* 本文
------------------------------------------------

天野祐吉さんを偲んで
天野祐吉さんが亡くなられたという記事を見て、とてもショックでした。
すでにブログにはこの写真を何度か載せていますが、天野さんの「広告批評」に収められていたということを知って、さすが、天野さんだなあと、改めて感動しています。
CM天気図のおもしろいと思ったものは切り抜いてあるのですが、
2012年8月29日CM天気図では、
電球がいつまで切れないのは困る。1千時間で切れるようにして、買い換えを促進しようということになった。こういうやりかたを「計画的廃品化」というのだが、電球だけじゃない。これは今まで多くの製品の分野で行われている。
成長経済を維持するためには、つまり大量生産と大量消費の巨大な歯車を休みなしに回し続けるためには、こういうことが平然とおこなれているわけで、それには原発が欠かせないということにもなるんだろう。
巨大化するものは、必ず暴力化する。こういうこわいことはもうやめにして、身の丈サイズの生活を取り戻すのが「日本の再生」につながるとぼくは思っているのだが、さて、LED電球の光の下で、これからどんな生活風景やCMが生まれていくの。たのしみのようなこわいような。
今年の6月26日のCM天気図は
「三本の矢によって、日本を覆っていた暗く重い空気は一変しました」って、信じられない。空気が明るくなったのは、兜町と永田町の一角だけで、ぼくの所は何も変わっていない。むしろますます暗くなっていくくらいだ。
今年の8月28日のCM天気図
映画の「少年H」を見た。
近ごろは「人類の危機」とか「地球の崩壊」とか、資金力と技術力にモノを言わせたハラハラドキドキ大作がハヤリだが、いま切実なのは「人類の危機」より「人間の危機」であり「地球の崩壊」より「人間性の崩壊」だろう。
で、戦争はそんな人間性の危機や崩壊をもたらす最大のものだということを、「少年H」はあらためて実感させてくれる。ゲリラ豪雨みたいに降ってくる焼夷(しょうい)弾の恐怖より、人が、言葉が、人間を容赦なく壊していく怖さである。
こういう映画を見ると、「人類の危機」や「地球の崩壊」といったアクション大作は、目の前の切実な問題からぼくらの目をそらさせようとしてるんじゃないだろうかと、疑い深いぼくはつい思ってしまう。地球が崩壊するというのに憲法9条や原発の問題を考えるヒマなんてないもんね。
もちろんそれは邪推というものであって、げんに「少年H」は健闘しているし、同じように人間が生きにくい時代を描いた「風立ちぬ」もヒットしているから、余計な心配はおのれの髪の危機を増すばかりだろう。

------------------------------------------------

* やること
**1)** 本文の「巨大化するものは、必ず暴力化」から下の「ます暗くなっていくくらいだ。」まで全部を、一字も変えずに書き写してください。
**2)** 本文を読んで、次の問いに短く答えてください。
(a) 2012年8月29日のCM天気図では、電球は何時間で切れるようにすることになったと書かれていますか。
(b) 今年の8月28日のCM天気図で見たという映画は何ですか。
(c) 人間が生きにくい時代を描いてヒットしている映画として、どの作品が挙げられていますか。
**3)** 本文の内容を二文でまとめてください。
答えるときは本文だけを見てください。

* データ

------------------------------------------------

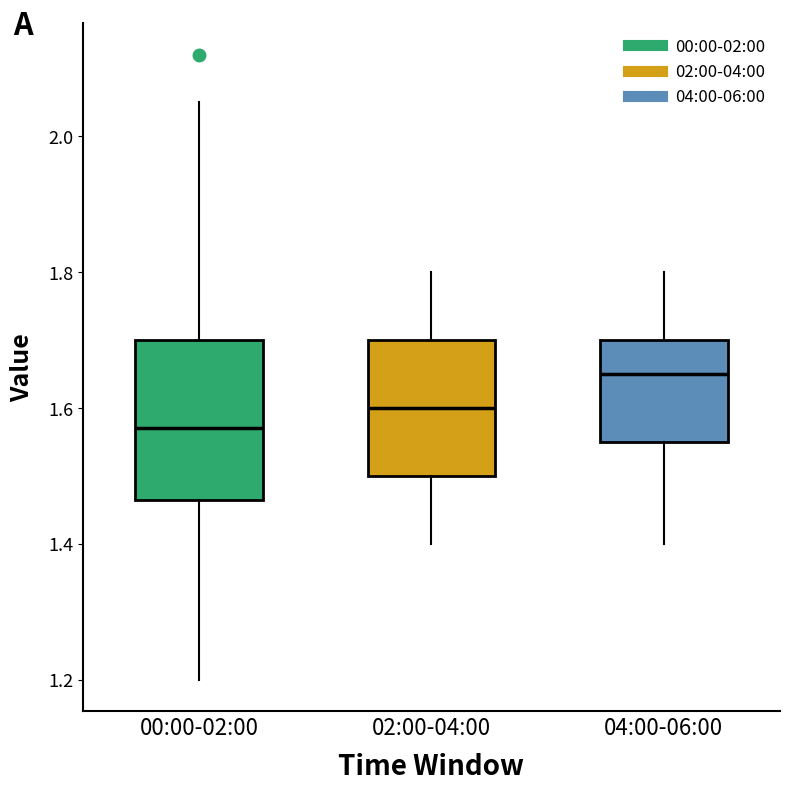

Where does the lower whisker of the box for 00:00-02:00 end on the y-axis? The values are not printed on the chart, so give them approximately, as read against the axis.

1.20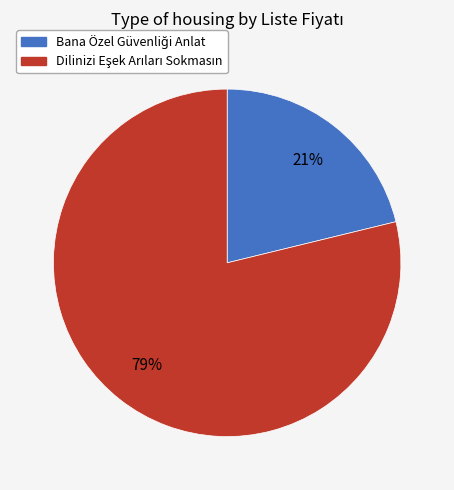

Is there a majority slice in this chart?

Yes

------------------------------------------------

* 回答
**1)**
巨大化するものは、必ず暴力化する。こういうこわいことはもうやめにして、身の丈サイズの生活を取り戻すのが「日本の再生」につながるとぼくは思っているのだが、さて、LED電球の光の下で、これからどんな生活風景やCMが生まれていくの。たのしみのようなこわいような。
今年の6月26日のCM天気図は
「三本の矢によって、日本を覆っていた暗く重い空気は一変しました」って、信じられない。空気が明るくなったのは、兜町と永田町の一角だけで、ぼくの所は何も変わっていない。むしろますます暗くなっていくくらいだ。

**2)**
(a) 1千時間
(b) 「少年H」
(c) 「風立ちぬ」

**3)** 天野祐吉さんが亡くなったという記事に強いショックを受け、切り抜いておいたCM天気図のうち三つを紹介している。その中では、電球などの「計画的廃品化」への批判、「三本の矢」で空気が一変したという言葉への疑い、そして映画「少年H」が戦争で人間が壊されていく怖さを実感させることが語られている。